Catanese knew from the beginning that funding the future of the only independent, technological institute in the Southeast would require careful coordination. Florida Tech’s Golden Anniversary in 2008 provided the perfect platform to launch a $50 million capital campaign.

“People told me at the time ‘yeah, that’ll never work. That’s too much money. Between the economy and competition for scarce resources, you’ll never make that.’”

Catanese’s team set out to prove the naysayers wrong, rolling up their sleeves and canvassing the community and the country for support from those who would invest in the university’s future. Officially concluded on Sept. 26, 2009, the Golden Anniversary Campaign for Florida Tech exceeded its goal and raised $60 million.

Major gifts to the campaign opened new avenues of research and learning like a $5 million grant by the Harris Corporation Charitable Fund through the Community Foundation of Brevard to create the Harris Institute for Assured Information; a
$5 million gift designed to enhance business offerings and strengthen online education, given by Nathan M. Bisk, one of the nation’s leaders in continuing education and online learning.

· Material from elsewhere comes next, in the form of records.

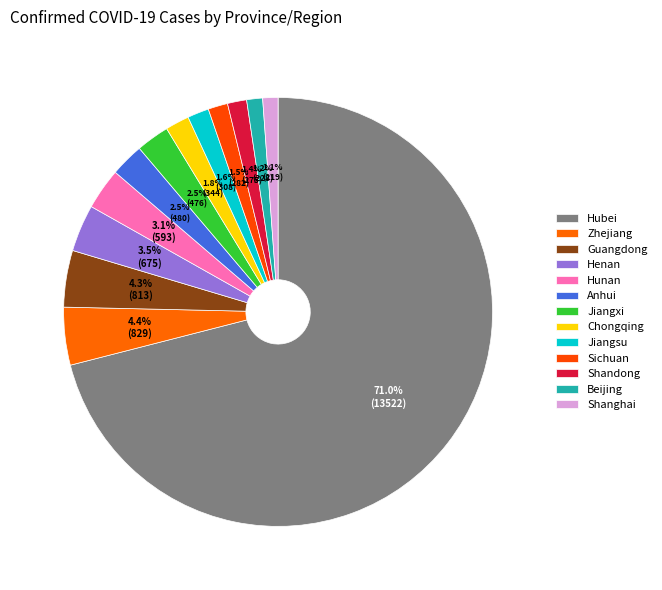

Is Hubei the majority of the pie?

Yes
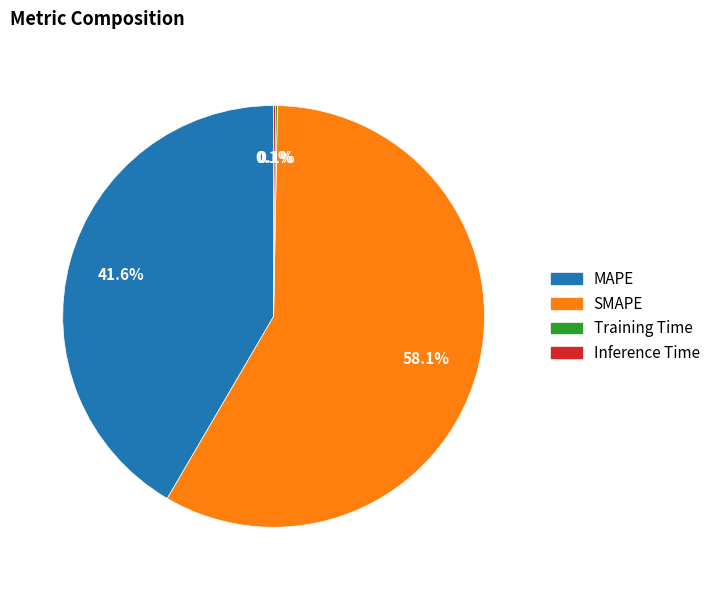

Approximately how many times larger is the value at SMAPE compared to MAPE?

1.4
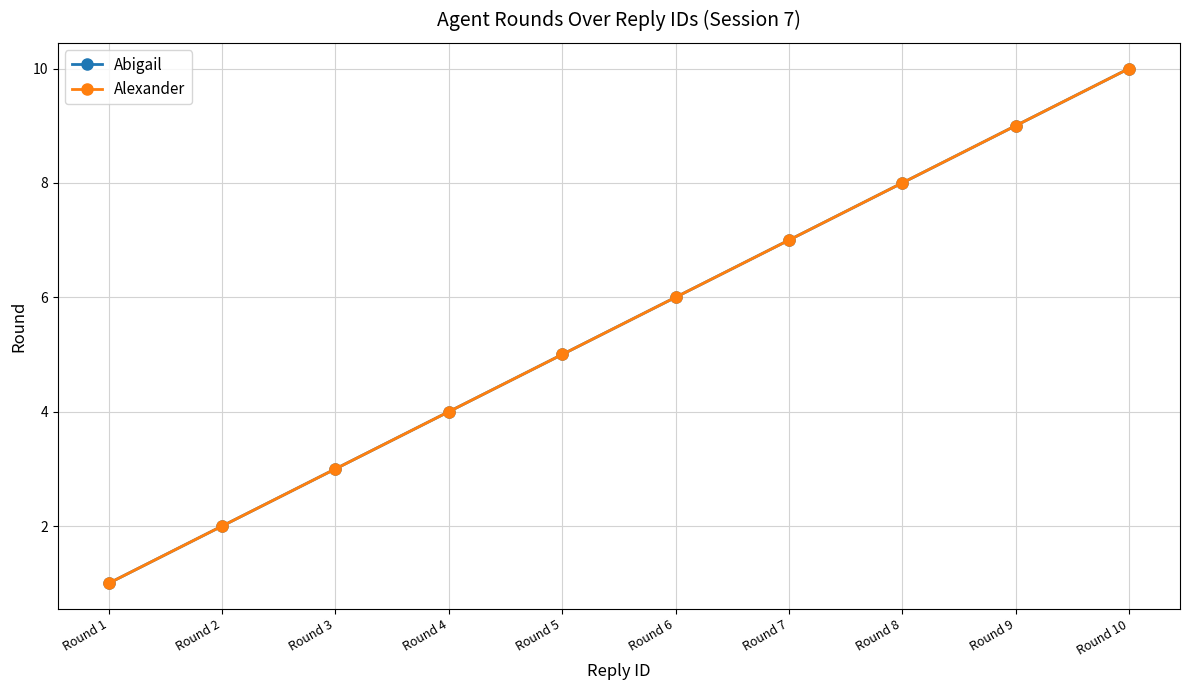

Between Round 8 and Round 2, which is larger?

Round 8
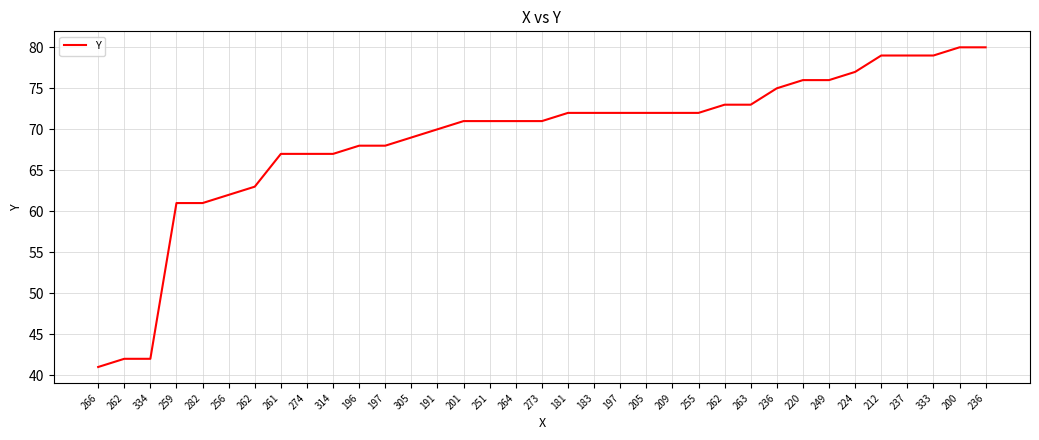

List the labels in order of value, smallest first.

266, 262, 334, 259, 282, 256, 262, 261, 274, 314, 196, 197, 305, 191, 201, 251, 264, 273, 181, 183, 197, 205, 209, 255, 262, 263, 236, 220, 249, 224, 212, 237, 333, 200, 236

A $1.5 million endowment to create the Farmer Scholars Program, given by Phillip W. Farmer. Other gifts included funding to build facilities and create programs for the Emil Buehler Center for Aviation Training and Research, The Scott Center for Autism Treatment, the Ruth Funk Center for Textile Arts, and the Northrop Grumman Engineering and Science Student Design Showcase.

But that was just the beginning, as the Golden Anniversary Campaign proved great things could be accomplished. This April, the university will conclude only its second major fundraising initiative, the ambitious $100 million Create The Future campaign. “We must remain focused on our future, and funding that future has always been one of my top priorities,” Catanese said.

The university has expanded in key areas under Catanese’s leadership, increasing the number of students served from approximately 3,600 in 2002 to more than 16,000 today. Revenues have risen from $73 million to $233 million. Athletics has grown to 22 varsity teams, including football and lacrosse.

“Florida Tech is unique in the history of American higher education,” Catanese added. “And her opportunities are unique as well. Florida Tech has a big future ahead. Sara and I have been privileged to be a part of this outstanding success.”

Catanese plans to continue as a member of the Florida Tech faculty following his June 30 retirement, serving as a university research professor. And of course, cheering “FIT!” at Florida Tech athletic events.

“Once a Panther, always a Panther,” Catanese said. “It’s going to be a lot of fun.”